(PROVIDED RECORDS begins)

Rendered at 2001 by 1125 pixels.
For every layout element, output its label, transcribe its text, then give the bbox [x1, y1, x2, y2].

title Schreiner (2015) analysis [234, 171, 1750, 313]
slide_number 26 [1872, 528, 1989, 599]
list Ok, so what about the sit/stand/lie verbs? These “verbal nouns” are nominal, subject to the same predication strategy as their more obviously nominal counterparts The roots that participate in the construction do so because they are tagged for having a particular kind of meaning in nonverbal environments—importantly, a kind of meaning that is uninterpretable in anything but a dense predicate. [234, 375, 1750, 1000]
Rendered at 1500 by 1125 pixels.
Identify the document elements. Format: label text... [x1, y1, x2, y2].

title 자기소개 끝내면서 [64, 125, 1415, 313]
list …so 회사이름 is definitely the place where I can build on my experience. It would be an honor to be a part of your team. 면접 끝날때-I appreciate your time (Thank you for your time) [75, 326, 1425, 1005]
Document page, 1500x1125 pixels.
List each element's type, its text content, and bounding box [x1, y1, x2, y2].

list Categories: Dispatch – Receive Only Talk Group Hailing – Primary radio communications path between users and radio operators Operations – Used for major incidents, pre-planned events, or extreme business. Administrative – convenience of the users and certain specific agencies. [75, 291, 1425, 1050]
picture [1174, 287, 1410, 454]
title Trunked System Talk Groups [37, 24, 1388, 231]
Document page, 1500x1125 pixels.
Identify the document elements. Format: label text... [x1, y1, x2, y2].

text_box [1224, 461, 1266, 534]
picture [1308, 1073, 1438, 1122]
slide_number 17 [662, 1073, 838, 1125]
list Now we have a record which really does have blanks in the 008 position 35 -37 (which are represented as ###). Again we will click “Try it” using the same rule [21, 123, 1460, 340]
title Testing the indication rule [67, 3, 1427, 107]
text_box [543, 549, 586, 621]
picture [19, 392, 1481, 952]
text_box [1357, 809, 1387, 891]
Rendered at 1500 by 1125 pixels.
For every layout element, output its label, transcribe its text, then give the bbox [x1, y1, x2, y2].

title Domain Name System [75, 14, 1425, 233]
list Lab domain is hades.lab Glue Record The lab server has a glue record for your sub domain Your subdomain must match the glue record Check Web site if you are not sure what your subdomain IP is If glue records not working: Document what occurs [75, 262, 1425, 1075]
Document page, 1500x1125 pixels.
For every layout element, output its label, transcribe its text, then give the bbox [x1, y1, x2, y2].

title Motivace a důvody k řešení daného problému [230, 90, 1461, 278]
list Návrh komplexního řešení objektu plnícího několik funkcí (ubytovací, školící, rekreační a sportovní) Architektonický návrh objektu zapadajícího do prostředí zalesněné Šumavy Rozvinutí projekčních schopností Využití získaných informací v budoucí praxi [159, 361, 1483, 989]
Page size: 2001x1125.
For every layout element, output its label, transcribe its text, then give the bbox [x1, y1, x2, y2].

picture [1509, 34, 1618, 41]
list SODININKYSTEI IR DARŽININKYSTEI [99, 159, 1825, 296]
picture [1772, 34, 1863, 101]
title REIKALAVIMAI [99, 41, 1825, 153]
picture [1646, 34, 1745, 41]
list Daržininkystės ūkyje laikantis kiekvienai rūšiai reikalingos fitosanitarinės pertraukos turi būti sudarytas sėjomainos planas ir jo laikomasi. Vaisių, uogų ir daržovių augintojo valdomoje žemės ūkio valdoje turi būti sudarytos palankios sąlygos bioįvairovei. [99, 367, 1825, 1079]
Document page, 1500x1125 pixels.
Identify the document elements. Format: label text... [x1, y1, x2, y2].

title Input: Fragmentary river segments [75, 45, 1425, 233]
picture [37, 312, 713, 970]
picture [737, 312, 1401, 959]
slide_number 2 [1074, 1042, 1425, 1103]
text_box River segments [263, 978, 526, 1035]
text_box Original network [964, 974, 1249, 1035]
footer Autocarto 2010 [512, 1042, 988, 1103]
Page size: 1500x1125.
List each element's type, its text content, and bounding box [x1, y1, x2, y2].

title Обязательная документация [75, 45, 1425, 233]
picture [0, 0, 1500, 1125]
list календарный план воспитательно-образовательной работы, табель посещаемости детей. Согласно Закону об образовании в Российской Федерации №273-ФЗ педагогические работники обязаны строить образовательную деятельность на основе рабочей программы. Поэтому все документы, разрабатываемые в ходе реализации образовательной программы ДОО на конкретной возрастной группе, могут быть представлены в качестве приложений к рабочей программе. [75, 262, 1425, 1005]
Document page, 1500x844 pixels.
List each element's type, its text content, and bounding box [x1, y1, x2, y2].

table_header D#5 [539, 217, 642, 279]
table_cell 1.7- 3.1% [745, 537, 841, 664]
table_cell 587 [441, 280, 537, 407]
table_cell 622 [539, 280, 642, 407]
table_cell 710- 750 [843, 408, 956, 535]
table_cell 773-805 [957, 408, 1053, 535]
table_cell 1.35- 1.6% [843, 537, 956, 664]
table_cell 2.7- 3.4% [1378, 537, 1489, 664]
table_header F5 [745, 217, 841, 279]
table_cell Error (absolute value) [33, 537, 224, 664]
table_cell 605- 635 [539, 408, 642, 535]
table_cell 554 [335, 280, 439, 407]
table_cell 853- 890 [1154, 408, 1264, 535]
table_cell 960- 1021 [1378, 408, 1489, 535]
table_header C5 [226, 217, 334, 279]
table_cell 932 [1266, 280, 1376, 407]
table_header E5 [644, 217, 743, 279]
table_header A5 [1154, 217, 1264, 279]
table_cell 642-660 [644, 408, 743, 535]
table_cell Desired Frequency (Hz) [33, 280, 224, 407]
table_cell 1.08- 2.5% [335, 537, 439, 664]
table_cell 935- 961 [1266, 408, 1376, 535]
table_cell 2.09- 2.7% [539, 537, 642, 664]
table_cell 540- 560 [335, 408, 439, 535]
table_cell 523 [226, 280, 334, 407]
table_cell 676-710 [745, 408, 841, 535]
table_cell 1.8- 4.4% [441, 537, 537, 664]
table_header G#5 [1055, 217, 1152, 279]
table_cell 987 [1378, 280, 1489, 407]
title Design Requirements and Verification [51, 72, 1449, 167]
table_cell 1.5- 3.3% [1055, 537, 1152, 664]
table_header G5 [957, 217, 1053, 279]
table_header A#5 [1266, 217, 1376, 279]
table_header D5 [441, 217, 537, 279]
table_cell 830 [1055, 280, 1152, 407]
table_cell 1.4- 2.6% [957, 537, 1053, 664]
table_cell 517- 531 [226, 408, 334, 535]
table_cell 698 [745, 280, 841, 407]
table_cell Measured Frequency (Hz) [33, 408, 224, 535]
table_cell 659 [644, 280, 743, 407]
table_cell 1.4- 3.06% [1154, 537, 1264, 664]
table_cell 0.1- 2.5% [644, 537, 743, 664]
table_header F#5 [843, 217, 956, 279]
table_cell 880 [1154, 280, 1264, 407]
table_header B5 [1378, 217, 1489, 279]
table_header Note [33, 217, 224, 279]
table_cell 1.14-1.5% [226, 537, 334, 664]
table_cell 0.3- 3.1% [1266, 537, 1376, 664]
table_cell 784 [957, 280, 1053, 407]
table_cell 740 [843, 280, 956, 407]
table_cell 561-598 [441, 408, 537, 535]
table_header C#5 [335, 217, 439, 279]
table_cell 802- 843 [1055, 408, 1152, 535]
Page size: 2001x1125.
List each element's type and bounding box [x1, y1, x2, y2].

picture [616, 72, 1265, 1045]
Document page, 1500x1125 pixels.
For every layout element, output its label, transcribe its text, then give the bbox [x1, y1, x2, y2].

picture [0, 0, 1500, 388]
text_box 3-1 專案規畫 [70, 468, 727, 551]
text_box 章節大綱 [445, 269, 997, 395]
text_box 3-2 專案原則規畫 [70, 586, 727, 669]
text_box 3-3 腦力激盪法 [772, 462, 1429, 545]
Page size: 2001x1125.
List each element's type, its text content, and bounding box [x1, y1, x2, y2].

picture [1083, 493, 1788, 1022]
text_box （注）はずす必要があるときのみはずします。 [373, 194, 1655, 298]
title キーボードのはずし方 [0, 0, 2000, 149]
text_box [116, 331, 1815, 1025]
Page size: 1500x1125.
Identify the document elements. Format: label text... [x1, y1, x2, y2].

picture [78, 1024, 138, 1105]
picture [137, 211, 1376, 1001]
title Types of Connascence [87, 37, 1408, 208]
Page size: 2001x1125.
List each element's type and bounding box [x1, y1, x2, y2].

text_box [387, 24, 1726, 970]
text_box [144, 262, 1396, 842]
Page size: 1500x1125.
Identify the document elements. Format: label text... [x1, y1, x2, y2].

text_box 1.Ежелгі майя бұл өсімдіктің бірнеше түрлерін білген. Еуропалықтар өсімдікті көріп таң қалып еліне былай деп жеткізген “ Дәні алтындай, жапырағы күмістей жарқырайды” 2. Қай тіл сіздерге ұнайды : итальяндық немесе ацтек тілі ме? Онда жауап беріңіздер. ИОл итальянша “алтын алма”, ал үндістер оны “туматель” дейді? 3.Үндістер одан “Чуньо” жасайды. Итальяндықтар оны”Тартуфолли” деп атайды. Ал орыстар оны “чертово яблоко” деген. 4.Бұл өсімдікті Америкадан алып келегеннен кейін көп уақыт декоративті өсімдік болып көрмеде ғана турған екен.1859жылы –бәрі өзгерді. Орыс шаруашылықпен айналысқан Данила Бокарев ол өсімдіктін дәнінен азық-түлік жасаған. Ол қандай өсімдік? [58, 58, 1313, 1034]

(PROVIDED RECORDS ends)

An exact restatement of the lines from the one with "text_box [116, 331, 1815, 1025]" through the last line of the data is the only acceptable answer.

text_box [116, 331, 1815, 1025]
Page size: 1500x1125.
Identify the document elements. Format: label text... [x1, y1, x2, y2].

picture [78, 1024, 138, 1105]
picture [137, 211, 1376, 1001]
title Types of Connascence [87, 37, 1408, 208]
Page size: 2001x1125.
List each element's type and bounding box [x1, y1, x2, y2].

text_box [387, 24, 1726, 970]
text_box [144, 262, 1396, 842]
Page size: 1500x1125.
Identify the document elements. Format: label text... [x1, y1, x2, y2].

text_box 1.Ежелгі майя бұл өсімдіктің бірнеше түрлерін білген. Еуропалықтар өсімдікті көріп таң қалып еліне былай деп жеткізген “ Дәні алтындай, жапырағы күмістей жарқырайды” 2. Қай тіл сіздерге ұнайды : итальяндық немесе ацтек тілі ме? Онда жауап беріңіздер. ИОл итальянша “алтын алма”, ал үндістер оны “туматель” дейді? 3.Үндістер одан “Чуньо” жасайды. Итальяндықтар оны”Тартуфолли” деп атайды. Ал орыстар оны “чертово яблоко” деген. 4.Бұл өсімдікті Америкадан алып келегеннен кейін көп уақыт декоративті өсімдік болып көрмеде ғана турған екен.1859жылы –бәрі өзгерді. Орыс шаруашылықпен айналысқан Данила Бокарев ол өсімдіктін дәнінен азық-түлік жасаған. Ол қандай өсімдік? [58, 58, 1313, 1034]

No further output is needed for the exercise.